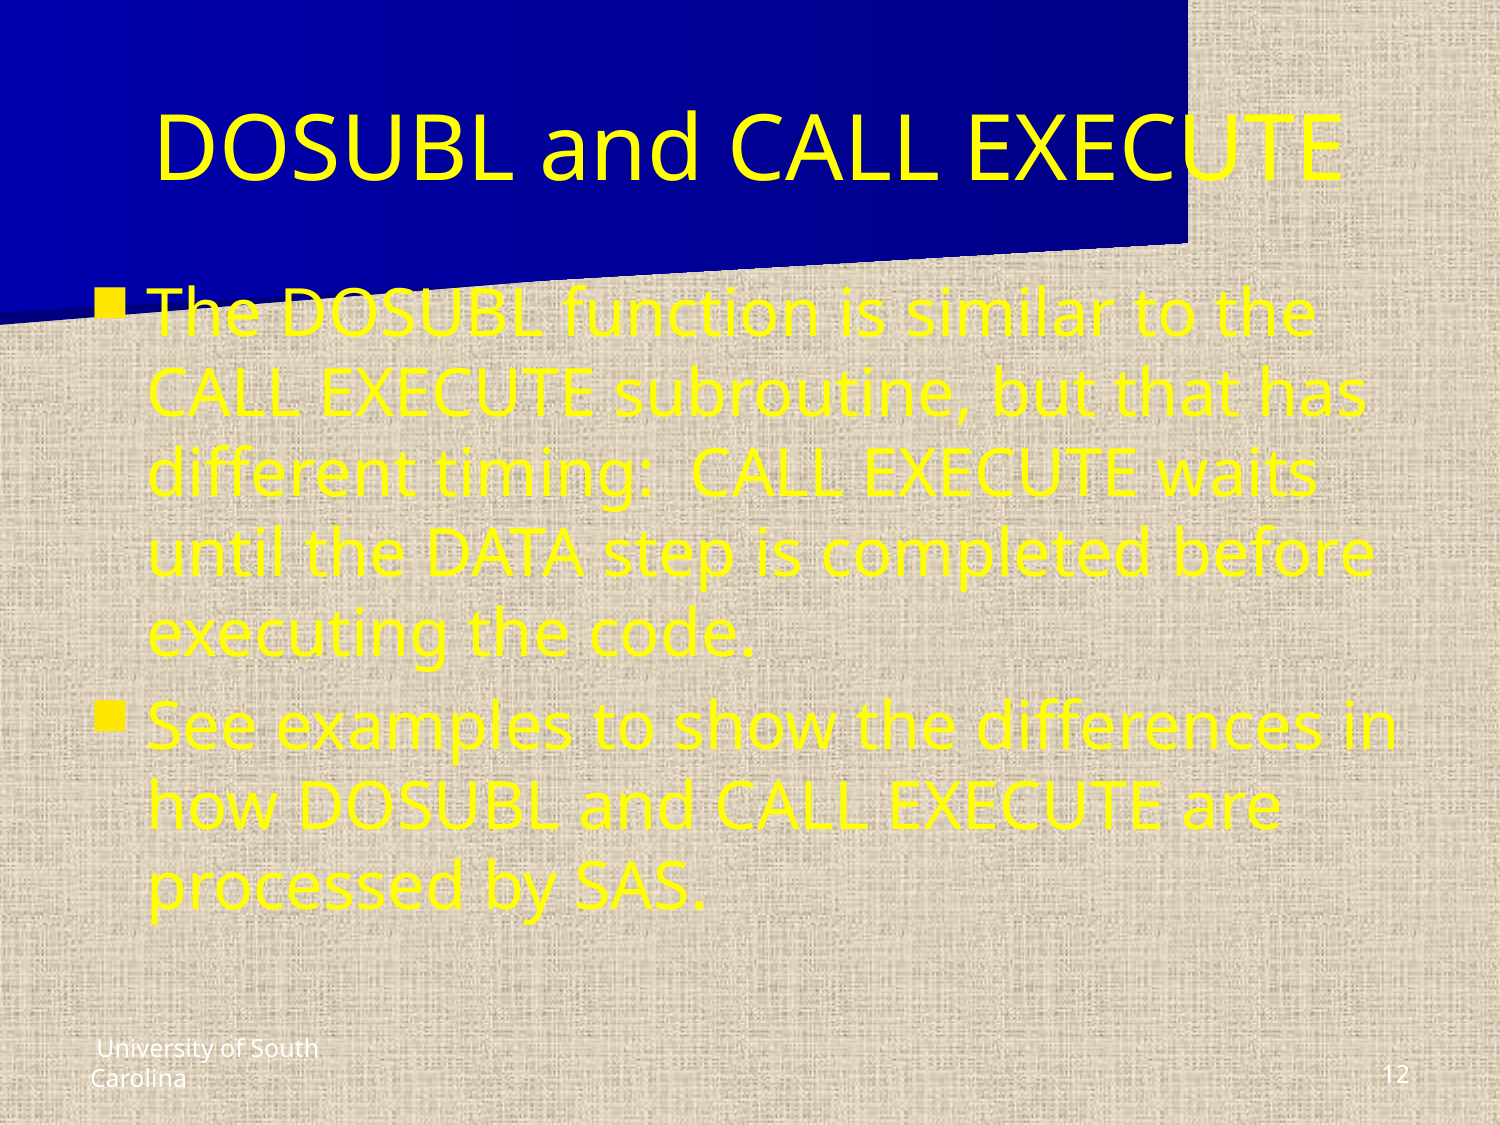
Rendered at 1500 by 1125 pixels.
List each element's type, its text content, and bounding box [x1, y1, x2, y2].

title DOSUBL and CALL EXECUTE [74, 49, 1426, 238]
picture [0, 0, 1500, 1125]
slide_number University of South Carolina [74, 1024, 426, 1101]
slide_number 12 [1074, 1024, 1426, 1101]
list The DOSUBL function is similar to the CALL EXECUTE subroutine, but that has different timing: CALL EXECUTE waits until the DATA step is completed before executing the code. See examples to show the differences in how DOSUBL and CALL EXECUTE are processed by SAS. [74, 262, 1426, 1001]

○ ○ ○

Your assignment: Write out the whole listing exactly, with no pictures.

Exercise solution:
Rendered at 1500 by 1125 pixels.
List each element's type, its text content, and bounding box [x1, y1, x2, y2].

title DOSUBL and CALL EXECUTE [74, 49, 1426, 238]
picture [0, 0, 1500, 1125]
slide_number University of South Carolina [74, 1024, 426, 1101]
slide_number 12 [1074, 1024, 1426, 1101]
list The DOSUBL function is similar to the CALL EXECUTE subroutine, but that has different timing: CALL EXECUTE waits until the DATA step is completed before executing the code. See examples to show the differences in how DOSUBL and CALL EXECUTE are processed by SAS. [74, 262, 1426, 1001]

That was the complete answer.